So I have a reference dict

ref = {"a": 1, "b": 2}

and a list of dicts

dict_list = [{"a": 1, "b": 2, "c": "success!"}, {"a": 1, "b": 3, "c": "nope!"}]

What I want is to find the dict in dict_list which matches the reference, and returns the value c (i.e. "success!"). I was able to do this, but I'm not a fan of this solution at all:

In [7]: import pandas as pd
   ...: def f(ref, dict_list):
   ...:     df = pd.DataFrame.from_records(dict_list)
   ...:     return df.loc[(df["a"] == ref["a"]) & (df["b"] == ref["b"])].c[0]
   ...: 
   ...: f(ref, dict_list)
Out[7]: 'success!'

if anyone has anything more elegant (ideally in pure python) would be great!

CodePudding user response：

Use next:

>>> next((x['c'] for x in dict_list if ref.items() < x.items()))
'success!'
>>> 

Or:

>>> next((x['c'] for x in dict_list if dict(x, **ref) == x))
'success!'
>>> 

This will get the key c when the ref dictionary is a subset of the iterator dictionaries. This won't only work for a and b keys, it works for all cases.

In Python 3, to check if a dictionary is a subset of another, you can use the < operator.
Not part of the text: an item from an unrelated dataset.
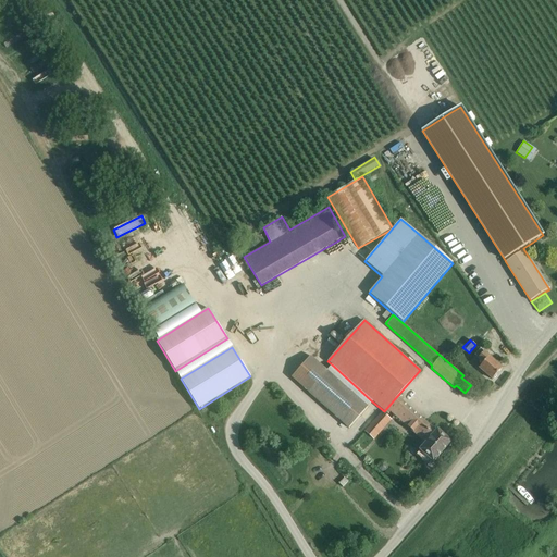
[(479,368),(493,380),(503,369),(480,348),(474,356),(478,358),(478,359),(483,363),(479,368)]
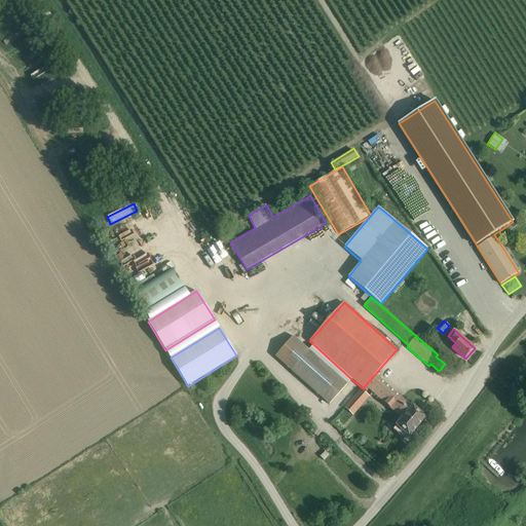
[(347,384),(308,349),(293,336),(275,357),(329,405),(347,384)]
For the second case, since dictionaries can't have additional keys, it joins the two dictionaries and determines whether it's the same as the original dictionary iterator, if so, it yields the c key from iterator x.

Edit:

As @sj95126 mentioned, as of Python 3.9 you could use the concatenation method:

>>> next((x['c'] for x in dict_list if x | ref == x))
'success!'
>>> 

This is the same logic as dict(x, **ref).

Edit 2:

Obviously, you could do:

>>> next((x['c'] for x in dict_list if [x['a'], x['b']] == list(ref.values())))
'success!'
>>> 

For only a and b keys.